The year of tension and excitement and dread is upon us. We have a Junior in High School and  Senior in High School at the same time. I get mixed up when I write a check, is it for the PSAT? Senior dues?  Homecoming? Does my daughter have driver’s ed the same time she is babysitting twice a week or will that work out? Will my son and husband’s EMT class conflict with my son’s attention to applying for college? How will he get all his homework done? How will my daughter do all these things at the same time?

Our guidance counselor is on medical leave and I do feel bad for anyone who is sick. But, to my own chagrin when we heard the announcement my husband and I both thought: “What about our kids?” They are in their Junior and Senior year and they have no guidance counselor. It was totally selfish and somewhat unkind but it is reality.  I’m sure they will figure out things at the High School but becoming one of  “those parents” was totally disheartening and disturbing.  It wasn’t right, it wasn’t nice but it I admit it, it crossed our minds.

Tonight, we thought we had our son’s Senior essay all set (and since when do the parents have to do the work and write an essay?).  We wrote a beautiful, succinct paragraph that truly summed up his character and learning style.

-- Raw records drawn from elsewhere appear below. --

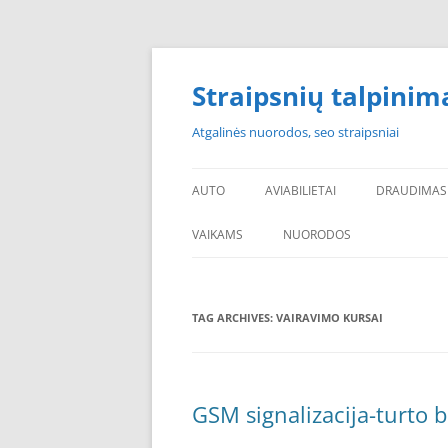
Skip
to
content
Straipsnių talpinim
Atgalinės nuorodos, seo straipsniai
AUTO
AVIABILIETAI
DRAUDIMAS
VAIKAMS
NUORODOS
POPULIARIAUSI
TAG ARCHIVES:
VAIRAVIMO KURSAI
PADANGOS PIGIAU
PERKU PADANGAS
NAUJOS PADANGOS
GSM signalizacija-turto 
PIGIOS PADANGOS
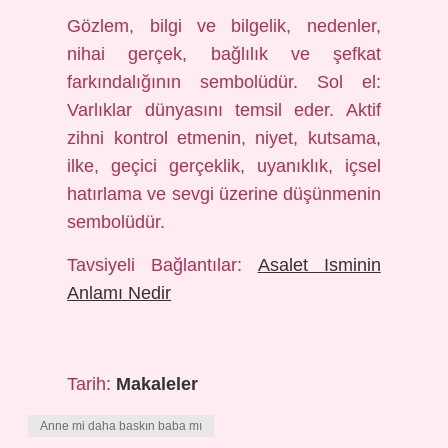
Gözlem, bilgi ve bilgelik, nedenler,
nihai gerçek, bağlılık ve şefkat
farkındalığının sembolüdür. Sol el:
Varlıklar dünyasını temsil eder. Aktif
zihni kontrol etmenin, niyet, kutsama,
ilke, geçici gerçeklik, uyanıklık, içsel
hatırlama ve sevgi üzerine düşünmenin
sembolüdür.
Tavsiyeli Bağlantılar:
Asalet Isminin
Anlamı Nedir
Tarih:
Makaleler
Anne mi daha baskın baba mı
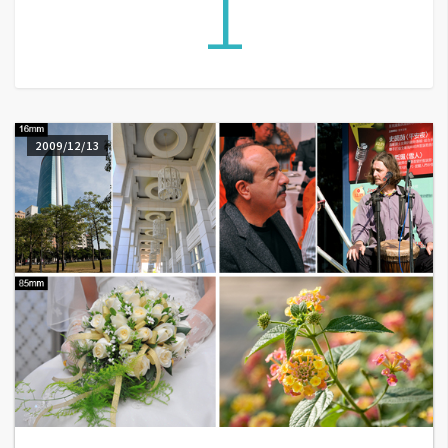
1
A
I
應
用
設
2009/12/13
計
網
站
影
像
A
d
o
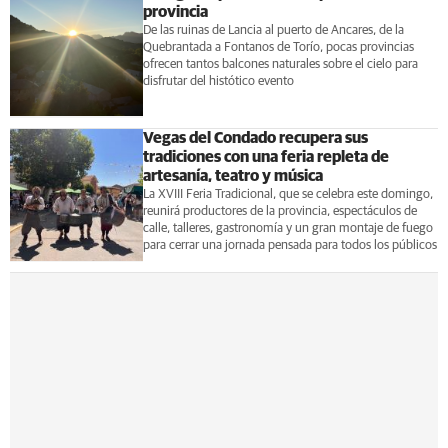
provincia
De las ruinas de Lancia al puerto de Ancares, de la
Quebrantada a Fontanos de Torío, pocas provincias
ofrecen tantos balcones naturales sobre el cielo para
disfrutar del histótico evento
Vegas del Condado recupera sus
tradiciones con una feria repleta de
artesanía, teatro y música
La XVIII Feria Tradicional, que se celebra este domingo,
reunirá productores de la provincia, espectáculos de
calle, talleres, gastronomía y un gran montaje de fuego
para cerrar una jornada pensada para todos los públicos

All was fine until I heard people wrote pages. Not one page but two or three, one parent wrote five. Granted, this is a bit much but I had the horrible feeling that we had done too little. So, after calling friends, taking polls and freaking out, I tried to expand his essay and elaborate so we will have at least another paragraph, two if they are small.

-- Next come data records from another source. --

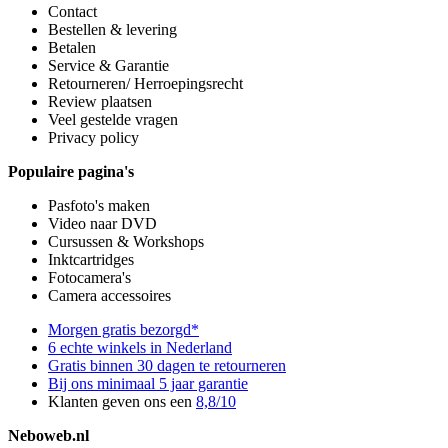
Contact
Bestellen & levering
Betalen
Service & Garantie
Retourneren/ Herroepingsrecht
Review plaatsen
Veel gestelde vragen
Privacy policy
Populaire pagina's
Pasfoto's maken
Video naar DVD
Cursussen & Workshops
Inktcartridges
Fotocamera's
Camera accessoires
Morgen gratis bezorgd*
6 echte winkels in Nederland
Gratis binnen 30 dagen te retourneren
Bij ons minimaal 5 jaar garantie
Klanten geven ons een
8,8/10
Neboweb.nl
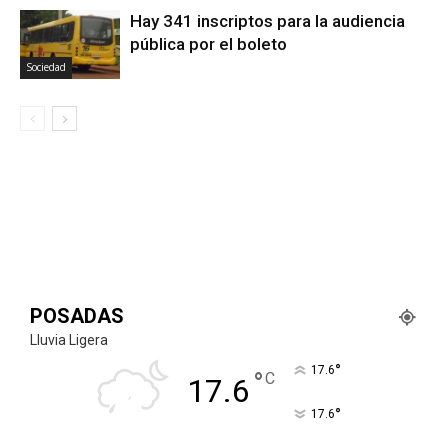
Hay 341 inscriptos para la audiencia
pública por el boleto
Sociedad
POSADAS
Lluvia Ligera
°
17.6
°
C
17.6
°
17.6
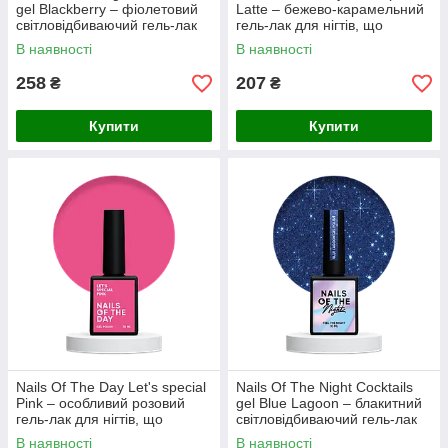
gel Blackberry – фіолетовий
Latte – бежево-карамельний
світловідбиваючий гель-лак
гель-лак для нігтів, що
для нігтів, 10 мл
перекриває в один слой, 10
В наявності
В наявності
мл
258
207
₴
₴
Купити
Купити
Nails Of The Day Let's special
Nails Of The Night Cocktails
Pink – особливий розовий
gel Blue Lagoon – блакитний
гель-лак для нігтів, що
світловідбиваючий гель-лак
перекриває в один слой, 10
для нігтів, 10 мл
В наявності
В наявності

This added news sent me into a frenzy. I panicked, I stressed out and of course, I ate. I went straight to the kitchen where a lone pack of Yodels sat in their pretty white box with blue and orange trim. They were basically begging for me to eat them. What could I do?  I ripped that cellophane pack into shreds within two seconds, and ate them as I was climbing, with pain and soreness, upstairs to the bedroom. I literally stuffed them into my mouth. Sure, I ate them one at a time but I did not linger, I did not sit down leisurely and peel the chocolate, I just ate them.  I didn’t even ENJOY them. That, my friends is stressful eating. Next time I go grocery shopping, I cannot kid myself that buying the Yodels was an altruistic act for my children.

I can tell I am overwhelmed because my jaw has stiffened and my TMJ hurts. I am trying to relax but I can’t. There is so much going on now that I can’t even “breathe” myself down. If Yodels didn’t help, nothing will.  This is not good for my auto-immune disease or my fibromyalgia because I think the stress makes the symptoms worse. I am in pain and I am very tense and my body hurts in places it shouldn’t hurt. Even if I slow my body down, my mind (probably still from the aforementioned Prednisone) will not. I just can’t stay up much longer, I’m tired and need to sleep. For a person who never procrastinates I am thankful for one extra day. One last day to finish all the things left to do, retype the essay, clean the house, do laundry, go to pick up a prescription and most importantly, not eat Yodels.